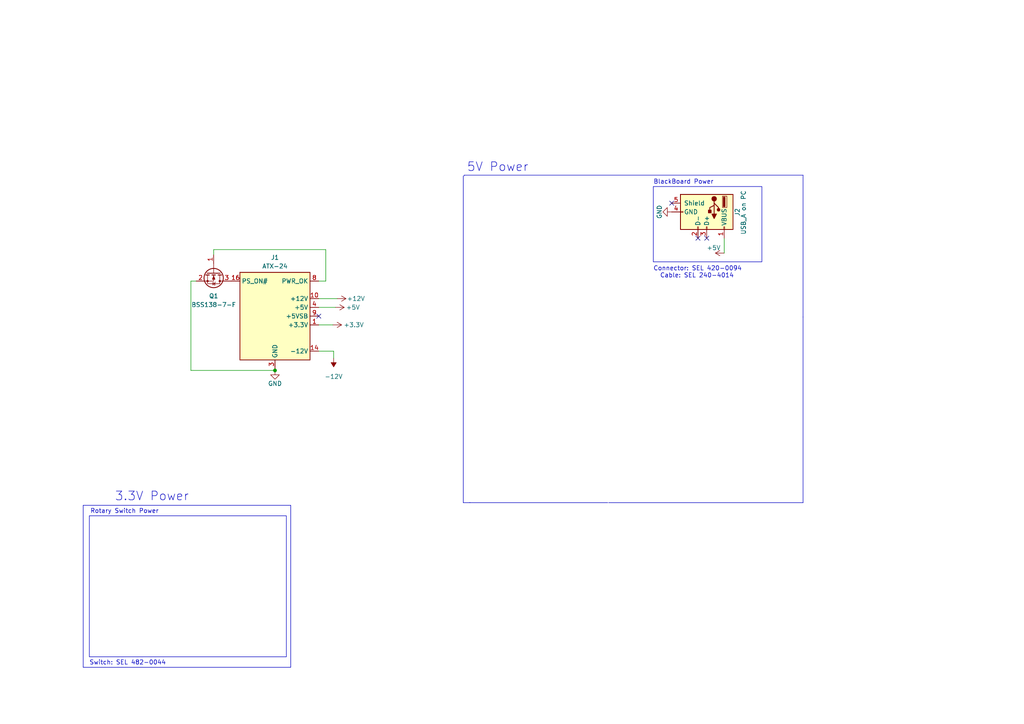
<source format=kicad_sch>
(kicad_sch (version 20230121) (generator eeschema)

  (uuid 98462bc9-59c5-44d7-95bf-4cb95b80b00b)

  (paper "A4")

  (title_block
    (title "I/O Power")
    (date "2023-07-19")
    (rev "2")
    (company "Washington State University")
  )

  

  (junction (at 79.756 107.442) (diameter 0) (color 0 0 0 0)
    (uuid d15d5cfc-6bfc-4efd-a41e-a1f47d45c9b4)
  )

  (no_connect (at 202.438 69.088) (uuid 47dc895d-4ca4-4d18-bb41-41621538b3fd))
  (no_connect (at 204.978 69.088) (uuid 5a72cbbc-3b41-471c-bf3e-dd99628b3cf3))
  (no_connect (at 92.456 91.694) (uuid 6a24eec9-59e9-4ebe-a136-e4c3e75815cb))
  (no_connect (at 194.818 58.928) (uuid 7ef02739-438a-4c24-9428-935a42330c8e))

  (polyline (pts (xy 232.918 145.796) (xy 232.918 91.948))
    (stroke (width 0) (type default))
    (uuid 15bfb180-546d-4ac4-b4c0-0ee243cdb8a7)
  )
  (polyline (pts (xy 24.13 146.558) (xy 24.13 193.548))
    (stroke (width 0) (type default))
    (uuid 1715b118-e34d-4255-a701-fb827604653b)
  )
  (polyline (pts (xy 136.144 145.796) (xy 176.276 145.796))
    (stroke (width 0) (type default))
    (uuid 2030dd52-3840-49c3-a69b-8631bed15a84)
  )

  (wire (pts (xy 96.52 94.234) (xy 92.456 94.234))
    (stroke (width 0) (type default))
    (uuid 2fe9f226-8ed2-417f-8bf0-827b9983bd12)
  )
  (wire (pts (xy 210.058 69.088) (xy 210.058 73.406))
    (stroke (width 0) (type default))
    (uuid 35b822fe-aa6a-4ce3-ab03-dad974ee5ab9)
  )
  (wire (pts (xy 94.488 72.39) (xy 94.488 81.534))
    (stroke (width 0) (type default))
    (uuid 4c594a84-8190-4019-b706-49e7af087253)
  )
  (wire (pts (xy 61.976 72.39) (xy 94.488 72.39))
    (stroke (width 0) (type default))
    (uuid 503613a1-9242-4254-8e67-d1050264d1e9)
  )
  (wire (pts (xy 55.372 81.534) (xy 55.372 107.442))
    (stroke (width 0) (type default))
    (uuid 54f2517a-9e1e-4bba-9f2f-e78e46c3b078)
  )
  (wire (pts (xy 92.456 101.854) (xy 96.774 101.854))
    (stroke (width 0) (type default))
    (uuid 5b0fd4d7-d4c7-4f97-840a-57d75db2c76d)
  )
  (wire (pts (xy 97.282 89.154) (xy 92.456 89.154))
    (stroke (width 0) (type default))
    (uuid 5b9832a8-6af8-47a0-94e5-b2675a230247)
  )
  (polyline (pts (xy 24.13 193.548) (xy 84.328 193.548))
    (stroke (width 0) (type default))
    (uuid 62ec36a1-85f9-4194-a255-2e353199ba62)
  )
  (polyline (pts (xy 134.366 51.054) (xy 134.366 145.796))
    (stroke (width 0) (type default))
    (uuid 686967b8-6c3c-479b-a849-a53b4cf12688)
  )

  (wire (pts (xy 94.488 81.534) (xy 92.456 81.534))
    (stroke (width 0) (type default))
    (uuid 68e3d00f-ec69-45f8-9112-4ea8c09a8377)
  )
  (wire (pts (xy 97.79 86.614) (xy 92.456 86.614))
    (stroke (width 0) (type default))
    (uuid 715f9432-4f5a-47e8-bbdf-fa7e026e0067)
  )
  (polyline (pts (xy 232.918 145.796) (xy 176.53 145.796))
    (stroke (width 0) (type default))
    (uuid 9225146c-a6da-4516-9e5b-bafad93af084)
  )
  (polyline (pts (xy 24.13 146.558) (xy 84.328 146.558))
    (stroke (width 0) (type default))
    (uuid 9a19b57d-b90d-4cae-84ee-a831d5cb726e)
  )
  (polyline (pts (xy 84.328 146.558) (xy 84.328 193.548))
    (stroke (width 0) (type default))
    (uuid 9dc31204-b35b-4a46-9a82-75a3b275232e)
  )

  (wire (pts (xy 96.774 101.854) (xy 96.774 103.886))
    (stroke (width 0) (type default))
    (uuid b2524b34-2ae0-4d25-972e-111b10beb19f)
  )
  (wire (pts (xy 61.976 72.39) (xy 61.976 73.914))
    (stroke (width 0) (type default))
    (uuid b3f578ef-e7d1-4d41-8a15-e5e25a5c8e91)
  )
  (polyline (pts (xy 232.918 50.8) (xy 134.62 50.8))
    (stroke (width 0) (type default))
    (uuid b47e26c7-ac6a-4d8d-8a15-33ff68adc5f1)
  )

  (wire (pts (xy 79.756 107.442) (xy 79.756 106.934))
    (stroke (width 0) (type default))
    (uuid b5664100-376e-4799-bd64-f5da6f24dd2a)
  )
  (polyline (pts (xy 134.62 50.8) (xy 134.62 51.054))
    (stroke (width 0) (type default))
    (uuid bf0822c1-9712-4638-a6eb-3278af134b9c)
  )

  (wire (pts (xy 55.372 81.534) (xy 56.896 81.534))
    (stroke (width 0) (type default))
    (uuid c7e9a63a-e7c9-4870-ba36-37c83e9345ff)
  )
  (polyline (pts (xy 232.918 50.8) (xy 232.918 91.948))
    (stroke (width 0) (type default))
    (uuid d26d0e6c-de4c-49cb-b6ca-55b7e5cebcf2)
  )
  (polyline (pts (xy 134.366 145.796) (xy 136.398 145.796))
    (stroke (width 0) (type default))
    (uuid e62f244b-a0a2-46f0-89c4-cc394d7fab35)
  )

  (wire (pts (xy 55.372 107.442) (xy 79.756 107.442))
    (stroke (width 0) (type default))
    (uuid eb927768-d10c-4e68-8e29-cb38b553f6b9)
  )

  (rectangle (start 189.484 54.102) (end 220.98 75.946)
    (stroke (width 0) (type default))
    (fill (type none))
    (uuid 53d81e7f-ea91-4ff1-a639-603c1566e062)
  )
  (rectangle (start 25.908 149.606) (end 83.058 190.5)
    (stroke (width 0) (type default))
    (fill (type none))
    (uuid 94a1c257-546c-46d4-b4dd-e3ca13dc7c2c)
  )

  (text "5V Power" (at 135.382 50.038 0)
    (effects (font (size 2.54 2.54)) (justify left bottom))
    (uuid 2f50272d-1b7a-469a-9d04-d26b9910c4e0)
  )
  (text "Switch: SEL 482-0044" (at 25.908 193.04 0)
    (effects (font (size 1.27 1.27)) (justify left bottom))
    (uuid 3e615925-f39a-4890-86d0-5b4dfef3afb6)
  )
  (text "Connector: SEL 420-0094\n  Cable: SEL 240-4014" (at 189.484 80.772 0)
    (effects (font (size 1.27 1.27)) (justify left bottom))
    (uuid 72529f65-0e98-42e8-b478-41fb005c7ac3)
  )
  (text "Rotary Switch Power" (at 26.162 149.098 0)
    (effects (font (size 1.27 1.27)) (justify left bottom))
    (uuid 978bb321-b1f9-4cba-abe3-c6a38961cedc)
  )
  (text "3.3V Power" (at 33.274 145.542 0)
    (effects (font (size 2.54 2.54)) (justify left bottom))
    (uuid a15c70e2-8318-4caa-af70-1298a64fa735)
  )
  (text "BlackBoard Power\n" (at 207.01 53.594 0)
    (effects (font (size 1.27 1.27)) (justify right bottom))
    (uuid df723b48-bbd6-4bc3-b306-44e2f92b749a)
  )

  (symbol (lib_id "power:+12V") (at 97.79 86.614 270) (unit 1)
    (in_bom yes) (on_board yes) (dnp no)
    (uuid 0adf0c5b-78d9-4385-b2a4-8257d693f076)
    (property "Reference" "#PWR023" (at 93.98 86.614 0)
      (effects (font (size 1.27 1.27)) hide)
    )
    (property "Value" "+12V" (at 100.584 86.614 90)
      (effects (font (size 1.27 1.27)) (justify left))
    )
    (property "Footprint" "" (at 97.79 86.614 0)
      (effects (font (size 1.27 1.27)) hide)
    )
    (property "Datasheet" "" (at 97.79 86.614 0)
      (effects (font (size 1.27 1.27)) hide)
    )
    (pin "1" (uuid b9c29660-ac22-43b7-b87f-139c86456a31))
    (instances
      (project "FullSchematic_20230813"
        (path "/650f0e66-3493-4c97-9577-99f99fcd23df/b2fb2f50-e780-44dd-a03f-f5dd21ce21bc"
          (reference "#PWR023") (unit 1)
        )
      )
      (project "Input Output Power"
        (path "/98462bc9-59c5-44d7-95bf-4cb95b80b00b"
          (reference "#PWR025") (unit 1)
        )
      )
    )
  )

  (symbol (lib_id "Connector:ATX-24") (at 79.756 91.694 0) (unit 1)
    (in_bom yes) (on_board yes) (dnp no) (fields_autoplaced)
    (uuid 3561df8f-1286-45a9-87e1-dae7f286484c)
    (property "Reference" "J3" (at 79.756 74.676 0)
      (effects (font (size 1.27 1.27)))
    )
    (property "Value" "ATX-24" (at 79.756 77.216 0)
      (effects (font (size 1.27 1.27)))
    )
    (property "Footprint" "" (at 79.756 94.234 0)
      (effects (font (size 1.27 1.27)) hide)
    )
    (property "Datasheet" "" (at 108.966 122.174 0)
      (effects (font (size 1.27 1.27)) hide)
    )
    (property "SEL P/N" "N/A" (at 79.756 91.694 0)
      (effects (font (size 1.27 1.27)) hide)
    )
    (property "MFG P/N" "" (at 79.756 91.694 0)
      (effects (font (size 1.27 1.27)) hide)
    )
    (pin "1" (uuid ae97052e-0976-40ff-a17b-6afe8cea8c84))
    (pin "10" (uuid abf00c5f-47fe-4a57-be2a-5b772a7ba576))
    (pin "14" (uuid 55686e4d-52ad-4d06-bf5e-c3b98097533b))
    (pin "16" (uuid 8409b1bf-9022-4b37-81ed-911c3bd0ded4))
    (pin "3" (uuid a35fa940-c537-41d5-b48c-015900474934))
    (pin "4" (uuid ccb9687c-c3bb-4dea-ac01-19c9faceebe6))
    (pin "8" (uuid dc0eb3bd-56b6-4bcc-9987-87b9a42220a4))
    (pin "9" (uuid afe4dc47-7b02-4a1b-9575-b8809cee09b2))
    (instances
      (project "FullSchematic_20230813"
        (path "/650f0e66-3493-4c97-9577-99f99fcd23df/b2fb2f50-e780-44dd-a03f-f5dd21ce21bc"
          (reference "J3") (unit 1)
        )
      )
      (project "Input Output Power"
        (path "/98462bc9-59c5-44d7-95bf-4cb95b80b00b"
          (reference "J1") (unit 1)
        )
      )
    )
  )

  (symbol (lib_id "power:+3.3V") (at 96.52 94.234 270) (unit 1)
    (in_bom yes) (on_board yes) (dnp no)
    (uuid 6bc23eef-1f97-45e4-9e30-cdc4d5a6064f)
    (property "Reference" "#PWR025" (at 92.71 94.234 0)
      (effects (font (size 1.27 1.27)) hide)
    )
    (property "Value" "+3.3V" (at 102.616 94.234 90)
      (effects (font (size 1.27 1.27)))
    )
    (property "Footprint" "" (at 96.52 94.234 0)
      (effects (font (size 1.27 1.27)) hide)
    )
    (property "Datasheet" "" (at 96.52 94.234 0)
      (effects (font (size 1.27 1.27)) hide)
    )
    (pin "1" (uuid 6dbb3cbb-e12f-4c9e-bb49-b2da29ba3377))
    (instances
      (project "FullSchematic_20230813"
        (path "/650f0e66-3493-4c97-9577-99f99fcd23df/b2fb2f50-e780-44dd-a03f-f5dd21ce21bc"
          (reference "#PWR025") (unit 1)
        )
      )
      (project "Input Output Power"
        (path "/98462bc9-59c5-44d7-95bf-4cb95b80b00b"
          (reference "#PWR024") (unit 1)
        )
      )
    )
  )

  (symbol (lib_id "Transistor_FET:BSS138") (at 61.976 78.994 270) (unit 1)
    (in_bom yes) (on_board yes) (dnp no)
    (uuid 7ee4fb80-0f53-450c-99f6-d0ebe45a346e)
    (property "Reference" "Q1" (at 61.976 85.852 90)
      (effects (font (size 1.27 1.27)))
    )
    (property "Value" "BSS138-7-F" (at 61.976 88.392 90)
      (effects (font (size 1.27 1.27)))
    )
    (property "Footprint" "Package_TO_SOT_SMD:SOT-23" (at 60.071 84.074 0)
      (effects (font (size 1.27 1.27) italic) (justify left) hide)
    )
    (property "Datasheet" "https://www.onsemi.com/pub/Collateral/BSS138-D.PDF" (at 61.976 78.994 0)
      (effects (font (size 1.27 1.27)) (justify left) hide)
    )
    (pin "1" (uuid 7c08ed51-1b99-4527-96b5-b55c8df30871))
    (pin "2" (uuid ec92a1c7-823d-477f-bf45-ee25ecf4b456))
    (pin "3" (uuid 4b1ec494-7ced-443b-a857-a9b202ed858b))
    (instances
      (project "FullSchematic_20230813"
        (path "/650f0e66-3493-4c97-9577-99f99fcd23df/b2fb2f50-e780-44dd-a03f-f5dd21ce21bc"
          (reference "Q1") (unit 1)
        )
      )
      (project "Input Output Power"
        (path "/98462bc9-59c5-44d7-95bf-4cb95b80b00b"
          (reference "Q1") (unit 1)
        )
      )
    )
  )

  (symbol (lib_id "power:-12V") (at 96.774 103.886 180) (unit 1)
    (in_bom yes) (on_board yes) (dnp no) (fields_autoplaced)
    (uuid 9574db35-a479-49fc-80d0-012e9eaaf2b4)
    (property "Reference" "#PWR021" (at 96.774 106.426 0)
      (effects (font (size 1.27 1.27)) hide)
    )
    (property "Value" "-12V" (at 96.774 109.22 0)
      (effects (font (size 1.27 1.27)))
    )
    (property "Footprint" "" (at 96.774 103.886 0)
      (effects (font (size 1.27 1.27)) hide)
    )
    (property "Datasheet" "" (at 96.774 103.886 0)
      (effects (font (size 1.27 1.27)) hide)
    )
    (pin "1" (uuid ed778e56-9373-4eaf-a130-6a8ffb4b067f))
    (instances
      (project "FullSchematic_20230813"
        (path "/650f0e66-3493-4c97-9577-99f99fcd23df/b2fb2f50-e780-44dd-a03f-f5dd21ce21bc"
          (reference "#PWR021") (unit 1)
        )
      )
    )
  )

  (symbol (lib_id "power:GND") (at 194.818 61.468 270) (unit 1)
    (in_bom yes) (on_board yes) (dnp no) (fields_autoplaced)
    (uuid 9a3be6cd-4649-426d-8454-542dce39626b)
    (property "Reference" "#PWR026" (at 188.468 61.468 0)
      (effects (font (size 1.27 1.27)) hide)
    )
    (property "Value" "GND" (at 191.262 61.468 0)
      (effects (font (size 1.27 1.27)))
    )
    (property "Footprint" "" (at 194.818 61.468 0)
      (effects (font (size 1.27 1.27)) hide)
    )
    (property "Datasheet" "" (at 194.818 61.468 0)
      (effects (font (size 1.27 1.27)) hide)
    )
    (pin "1" (uuid e93c2c02-7cf5-46e3-83ef-7b13c71d231a))
    (instances
      (project "FullSchematic_20230813"
        (path "/650f0e66-3493-4c97-9577-99f99fcd23df/b2fb2f50-e780-44dd-a03f-f5dd21ce21bc"
          (reference "#PWR026") (unit 1)
        )
      )
      (project "Input Output Power"
        (path "/98462bc9-59c5-44d7-95bf-4cb95b80b00b"
          (reference "#PWR01") (unit 1)
        )
      )
    )
  )

  (symbol (lib_id "Connector:USB_A") (at 204.978 61.468 270) (unit 1)
    (in_bom yes) (on_board yes) (dnp no)
    (uuid c24d15ae-e607-47df-a3b8-baee005de0dd)
    (property "Reference" "J4" (at 213.868 62.738 0)
      (effects (font (size 1.27 1.27)) (justify right))
    )
    (property "Value" "USB_A on PC" (at 215.646 68.072 0)
      (effects (font (size 1.27 1.27)) (justify right))
    )
    (property "Footprint" "Connector_USB:USB3_A_Molex_48393-001" (at 203.708 65.278 0)
      (effects (font (size 1.27 1.27)) hide)
    )
    (property "Datasheet" " ~" (at 203.708 65.278 0)
      (effects (font (size 1.27 1.27)) hide)
    )
    (pin "1" (uuid 191d4ad3-bea9-4e45-8699-733980478154))
    (pin "2" (uuid 5b7e5c65-528b-4c44-b687-0db3bd78d243))
    (pin "3" (uuid 4998b681-772d-4244-a80c-07e057ad744d))
    (pin "4" (uuid ec246720-f173-4bd1-829e-9f5c80597cc4))
    (pin "5" (uuid 600aee87-8a28-41e0-b880-3fece6ec1431))
    (instances
      (project "FullSchematic_20230813"
        (path "/650f0e66-3493-4c97-9577-99f99fcd23df/b2fb2f50-e780-44dd-a03f-f5dd21ce21bc"
          (reference "J4") (unit 1)
        )
      )
      (project "Input Output Power"
        (path "/98462bc9-59c5-44d7-95bf-4cb95b80b00b"
          (reference "J2") (unit 1)
        )
      )
    )
  )

  (symbol (lib_id "power:+5V") (at 210.058 73.406 90) (unit 1)
    (in_bom yes) (on_board yes) (dnp no)
    (uuid c3556533-2abe-4d3d-b5f8-f87cbcb88f20)
    (property "Reference" "#PWR027" (at 213.868 73.406 0)
      (effects (font (size 1.27 1.27)) hide)
    )
    (property "Value" "+5V" (at 209.042 71.882 90)
      (effects (font (size 1.27 1.27)) (justify left))
    )
    (property "Footprint" "" (at 210.058 73.406 0)
      (effects (font (size 1.27 1.27)) hide)
    )
    (property "Datasheet" "" (at 210.058 73.406 0)
      (effects (font (size 1.27 1.27)) hide)
    )
    (pin "1" (uuid a1822ba8-e1fe-4643-8442-fa80682d79f7))
    (instances
      (project "FullSchematic_20230813"
        (path "/650f0e66-3493-4c97-9577-99f99fcd23df/b2fb2f50-e780-44dd-a03f-f5dd21ce21bc"
          (reference "#PWR027") (unit 1)
        )
      )
      (project "Input Output Power"
        (path "/98462bc9-59c5-44d7-95bf-4cb95b80b00b"
          (reference "#PWR016") (unit 1)
        )
      )
    )
  )

  (symbol (lib_id "power:GND") (at 79.756 107.442 0) (unit 1)
    (in_bom yes) (on_board yes) (dnp no)
    (uuid c5d600c5-4d54-4ee7-b3a0-61bfedbe7ac9)
    (property "Reference" "#PWR022" (at 79.756 113.792 0)
      (effects (font (size 1.27 1.27)) hide)
    )
    (property "Value" "GND" (at 79.756 111.252 0)
      (effects (font (size 1.27 1.27)))
    )
    (property "Footprint" "" (at 79.756 107.442 0)
      (effects (font (size 1.27 1.27)) hide)
    )
    (property "Datasheet" "" (at 79.756 107.442 0)
      (effects (font (size 1.27 1.27)) hide)
    )
    (pin "1" (uuid 16f8af4a-7017-402c-b9ab-f2c18ced3eaa))
    (instances
      (project "FullSchematic_20230813"
        (path "/650f0e66-3493-4c97-9577-99f99fcd23df/b2fb2f50-e780-44dd-a03f-f5dd21ce21bc"
          (reference "#PWR022") (unit 1)
        )
      )
      (project "Input Output Power"
        (path "/98462bc9-59c5-44d7-95bf-4cb95b80b00b"
          (reference "#PWR07") (unit 1)
        )
      )
    )
  )

  (symbol (lib_id "power:+5V") (at 97.282 89.154 270) (unit 1)
    (in_bom yes) (on_board yes) (dnp no)
    (uuid cc98649b-e45d-4558-9613-4a5efba4b98a)
    (property "Reference" "#PWR024" (at 93.472 89.154 0)
      (effects (font (size 1.27 1.27)) hide)
    )
    (property "Value" "+5V" (at 100.33 89.154 90)
      (effects (font (size 1.27 1.27)) (justify left))
    )
    (property "Footprint" "" (at 97.282 89.154 0)
      (effects (font (size 1.27 1.27)) hide)
    )
    (property "Datasheet" "" (at 97.282 89.154 0)
      (effects (font (size 1.27 1.27)) hide)
    )
    (pin "1" (uuid 347a6030-9514-4b9b-a97e-12ee85737562))
    (instances
      (project "FullSchematic_20230813"
        (path "/650f0e66-3493-4c97-9577-99f99fcd23df/b2fb2f50-e780-44dd-a03f-f5dd21ce21bc"
          (reference "#PWR024") (unit 1)
        )
      )
      (project "Input Output Power"
        (path "/98462bc9-59c5-44d7-95bf-4cb95b80b00b"
          (reference "#PWR018") (unit 1)
        )
      )
    )
  )
)

</source>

= What you are asked to do =
Up to and including the line with "(no_connect (at 204.978", copy the data above from its first line. Skip pictures.

= Expected answer =
<source format=kicad_sch>
(kicad_sch (version 20230121) (generator eeschema)

  (uuid 98462bc9-59c5-44d7-95bf-4cb95b80b00b)

  (paper "A4")

  (title_block
    (title "I/O Power")
    (date "2023-07-19")
    (rev "2")
    (company "Washington State University")
  )

  

  (junction (at 79.756 107.442) (diameter 0) (color 0 0 0 0)
    (uuid d15d5cfc-6bfc-4efd-a41e-a1f47d45c9b4)
  )

  (no_connect (at 202.438 69.088) (uuid 47dc895d-4ca4-4d18-bb41-41621538b3fd))
  (no_connect (at 204.978 69.088) (uuid 5a72cbbc-3b41-471c-bf3e-dd99628b3cf3))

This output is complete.